Autismo e Sensibilidade

Tenho pensado muito sobre o tema “Autismo e Sensibilidade”. Mas não estou querendo falar sobre a sensibilidade sensorial, um dos traços mais marcantes (e famosos) do TEA. Não estou falando de texturas, cores, sons… Quero falar de algo mais profundo. A sensibilidade quase espiritual que muitos autistas (ou todos?) manifestam.

Muito se fala sobre a possível falta de empatia das pessoas que têm autismo, da dificuldade delas em se colocarem no lugar do outro. Porém existem algumas teorias que defendem exatamente o oposto: não é falta de empatia, mas uma hipersensibilidade a tudo e a todos que os cercam. A sensibilidade é tanta que eles têm dificuldade em lidar e processar todos os estímulos, o que os faz terem uma tendência ao isolamento e a adotarem comportamentos autorreguladores. Interessante como o mesmo aspecto pode ter explicações tão diversas, né? Ainda temos muito o que aprender.

Eu não sei qual meu posicionamento em relação às duas teorias. Pensando no que vejo do Mateus, tenho minha dúvidas. Às vezes ele parece não se importar com o que o cerca. Não importa se eu estou jantando ou dormindo, sempre preciso ajudá-lo no instante em que ele me chama. Mateus tem dificuldade em esperar e em ouvir “agora não”. Mas também, tem um outro lado nessa história.
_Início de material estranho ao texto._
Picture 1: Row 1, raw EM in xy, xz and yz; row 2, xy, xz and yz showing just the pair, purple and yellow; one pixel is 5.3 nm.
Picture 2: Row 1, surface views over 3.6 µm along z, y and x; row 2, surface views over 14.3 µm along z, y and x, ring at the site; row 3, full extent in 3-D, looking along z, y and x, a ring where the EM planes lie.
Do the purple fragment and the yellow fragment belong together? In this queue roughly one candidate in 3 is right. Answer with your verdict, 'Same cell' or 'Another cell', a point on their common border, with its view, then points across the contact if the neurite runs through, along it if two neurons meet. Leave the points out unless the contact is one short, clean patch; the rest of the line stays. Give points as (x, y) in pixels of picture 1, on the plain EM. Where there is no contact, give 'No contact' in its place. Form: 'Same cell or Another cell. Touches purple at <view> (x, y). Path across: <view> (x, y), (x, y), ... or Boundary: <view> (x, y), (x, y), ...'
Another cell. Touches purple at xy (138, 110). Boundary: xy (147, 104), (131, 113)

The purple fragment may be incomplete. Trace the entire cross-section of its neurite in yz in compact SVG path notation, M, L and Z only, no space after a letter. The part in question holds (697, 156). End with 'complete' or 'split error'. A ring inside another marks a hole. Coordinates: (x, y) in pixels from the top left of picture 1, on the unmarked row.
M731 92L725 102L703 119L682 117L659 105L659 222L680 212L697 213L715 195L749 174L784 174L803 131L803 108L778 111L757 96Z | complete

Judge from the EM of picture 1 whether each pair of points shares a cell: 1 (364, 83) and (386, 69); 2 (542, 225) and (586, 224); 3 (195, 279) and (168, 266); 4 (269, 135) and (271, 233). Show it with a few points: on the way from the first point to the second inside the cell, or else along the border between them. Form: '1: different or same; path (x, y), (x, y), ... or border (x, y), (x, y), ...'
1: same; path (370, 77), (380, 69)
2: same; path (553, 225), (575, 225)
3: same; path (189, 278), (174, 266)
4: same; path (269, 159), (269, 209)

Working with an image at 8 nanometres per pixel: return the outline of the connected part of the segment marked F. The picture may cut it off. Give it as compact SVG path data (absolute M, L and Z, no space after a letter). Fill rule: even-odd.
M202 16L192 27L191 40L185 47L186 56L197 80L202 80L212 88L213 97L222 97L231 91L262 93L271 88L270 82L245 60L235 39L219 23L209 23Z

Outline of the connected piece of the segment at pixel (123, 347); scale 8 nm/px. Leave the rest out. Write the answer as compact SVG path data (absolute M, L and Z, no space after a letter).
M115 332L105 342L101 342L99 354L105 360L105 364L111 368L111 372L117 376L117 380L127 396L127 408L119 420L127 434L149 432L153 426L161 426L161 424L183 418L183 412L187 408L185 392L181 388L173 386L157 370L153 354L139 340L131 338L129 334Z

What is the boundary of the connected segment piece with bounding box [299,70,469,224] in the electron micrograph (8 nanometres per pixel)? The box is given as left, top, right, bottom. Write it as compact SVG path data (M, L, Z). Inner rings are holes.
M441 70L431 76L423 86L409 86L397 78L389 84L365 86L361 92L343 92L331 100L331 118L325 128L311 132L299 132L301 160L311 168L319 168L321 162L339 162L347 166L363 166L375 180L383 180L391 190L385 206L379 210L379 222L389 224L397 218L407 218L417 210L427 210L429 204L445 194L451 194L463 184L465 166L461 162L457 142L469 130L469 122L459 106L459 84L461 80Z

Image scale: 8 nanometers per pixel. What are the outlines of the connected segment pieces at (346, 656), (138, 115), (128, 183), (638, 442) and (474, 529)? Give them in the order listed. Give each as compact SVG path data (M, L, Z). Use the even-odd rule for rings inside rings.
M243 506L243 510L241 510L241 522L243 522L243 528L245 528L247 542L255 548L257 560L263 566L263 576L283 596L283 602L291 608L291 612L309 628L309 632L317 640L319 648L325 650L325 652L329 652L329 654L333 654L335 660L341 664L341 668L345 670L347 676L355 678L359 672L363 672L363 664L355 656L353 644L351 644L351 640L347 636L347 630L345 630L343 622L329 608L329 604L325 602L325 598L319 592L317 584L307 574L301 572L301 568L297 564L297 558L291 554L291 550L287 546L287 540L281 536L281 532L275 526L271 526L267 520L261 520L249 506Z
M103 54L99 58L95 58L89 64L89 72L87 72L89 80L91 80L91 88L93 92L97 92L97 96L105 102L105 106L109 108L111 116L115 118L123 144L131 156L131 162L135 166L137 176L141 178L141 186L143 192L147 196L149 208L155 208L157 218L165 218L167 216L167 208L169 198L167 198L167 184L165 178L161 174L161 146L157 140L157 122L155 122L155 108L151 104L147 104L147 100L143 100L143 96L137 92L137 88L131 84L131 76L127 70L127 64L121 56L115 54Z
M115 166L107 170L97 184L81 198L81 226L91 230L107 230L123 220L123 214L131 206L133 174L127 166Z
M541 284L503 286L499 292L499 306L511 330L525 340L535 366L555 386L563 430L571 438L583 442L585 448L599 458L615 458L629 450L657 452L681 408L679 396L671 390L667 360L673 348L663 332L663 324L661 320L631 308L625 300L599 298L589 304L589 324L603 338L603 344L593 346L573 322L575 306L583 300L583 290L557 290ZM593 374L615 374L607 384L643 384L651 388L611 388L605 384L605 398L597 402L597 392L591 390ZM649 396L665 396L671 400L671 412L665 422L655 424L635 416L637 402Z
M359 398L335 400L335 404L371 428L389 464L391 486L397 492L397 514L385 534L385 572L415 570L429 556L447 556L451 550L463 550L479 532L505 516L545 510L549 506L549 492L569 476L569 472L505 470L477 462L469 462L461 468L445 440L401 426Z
Meu Mateus já me deixou de queixo caído, mostrando uma sensibilidade completamente inesperada em algumas situações. Eu conto: uma vez a escola teve um incidente que impossibilitou o atendimento. Era dia de semana, rotina, e ele já estava pronto para ir. Mas ouviu que, eu e minha mãe conversávamos com tristeza sobre o que tinha acontecido, e, na minha opinião, ele sentiu algo em algum nível… Que eu não sei explicar. Só sei que falamos para ele que não tinha escola e ele simplesmente aceitou. Guardou o uniforme, trocou de roupa e não deu nenhum grito, nem teve crise (que era o que nós já estávamos esperando). Isso nos surpreendeu muito, pois o normal seria ele não entender o que estava acontecendo. Mas compreendeu (e acho que até mais do que nós!).

Não foi a primeira vez que Mateus demonstrou que pode sim ser muito sensível ao que o cerca. E tudo isso me fez refletir bastante sobre essa questão…Talvez não seja à toa que os chamamos de “anjos”.

Esse assunto levanta muitas questões. E, vocês, o que acham sobre isso? 

6 comentários em “Autismo e Sensibilidade

  1. Nossa Fernanda sinto exatamente isso que descreveu do meu filho, que por coincidência tem o mesmo nome e idade do seu irmão. Normalmente se mostra tão alheio e impaciente, mas também tivemos vários episódios em que nos surpreendeu demonstrando ter entendido perfeitamente o que estava acontecendo. São realmente seres especiais!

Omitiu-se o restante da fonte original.